Grammar and Usage Peeves

As I was typing today, my fingers accidentally stuck an apostrophe in a plural word. I caught it instantly, breathing hard. It is one of my pet peeves. I'm starting to see it everywhere, as in, The Markowski's went to the store or Stock up on the advantage's of insurance. Aarrgh.

Apostrophes are used for contractions:

it is = it's
is not = isn't

Apostrophes are used for some possessives:
Mary's ball, The Fratellis' horses, the nation's president, the Markowskis' house or George Markowski's house

Apostrophes are not used for possessive pronouns:
his horse, her horse, its mother

And apostrophes are certainly not used for plurals.

Here's a usage blooper I caught in a news article the other day:
It doesn’t take a musical scholar to deduct all of this wasn't as 'artistically significant' as what came after.

Ouch! We deduct charitable donations from our income taxes, or deduct the cost of goods sold from the sales price to calculate our profits, but we deduce conclusions from evidence using our reasoning processes.

Here are a few more things I'm seeing everywhere lately.

troop: Since when did troop come to mean an individual soldier? Troop is a collective noun. Like Girl Scout troop. If you say "five troops were injured in Afghanistan today," that's really more than five individuals.

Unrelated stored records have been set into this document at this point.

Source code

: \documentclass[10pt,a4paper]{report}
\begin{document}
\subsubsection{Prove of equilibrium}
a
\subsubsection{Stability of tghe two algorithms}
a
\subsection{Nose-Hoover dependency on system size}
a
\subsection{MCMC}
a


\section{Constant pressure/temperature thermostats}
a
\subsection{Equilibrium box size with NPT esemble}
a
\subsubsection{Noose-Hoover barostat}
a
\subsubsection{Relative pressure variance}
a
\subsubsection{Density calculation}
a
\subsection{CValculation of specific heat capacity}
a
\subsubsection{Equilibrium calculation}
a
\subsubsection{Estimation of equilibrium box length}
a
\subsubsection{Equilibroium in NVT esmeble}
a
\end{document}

I think perhaps our news people are shying away from soldier. Or is it that they're trying to be gender inclusive? Well, soldier or sailor can be either. How odd would it be if we said, "George is an army troop"? But that's what we're implying when we talk talk about troops as individuals.

momentos: No such word! Keepsakes have to do with memory. Thus even if they are fleeting keepsakes, they are mementos.

graduate high school: Graduate is not a transitive verb. It does not take a direct object. Thus one "graduates from high school."

decimated: I'm thinking that people are confusing decimate with devastate, as in this quote from CNN: "Australia's raging wildfires have decimated massive spans of land."

Decimate actually implies a much sparer kind of destruction. OK, we don't have to limit its use to exact 1 in 10 destruction as its origins specify. To decimate derived from the Roman custom of killing one in ten rebels in the army. But decimate certainly implies a more selective destruction.

I'll bet the rest of you have some pet peeves, too. Let's air them out!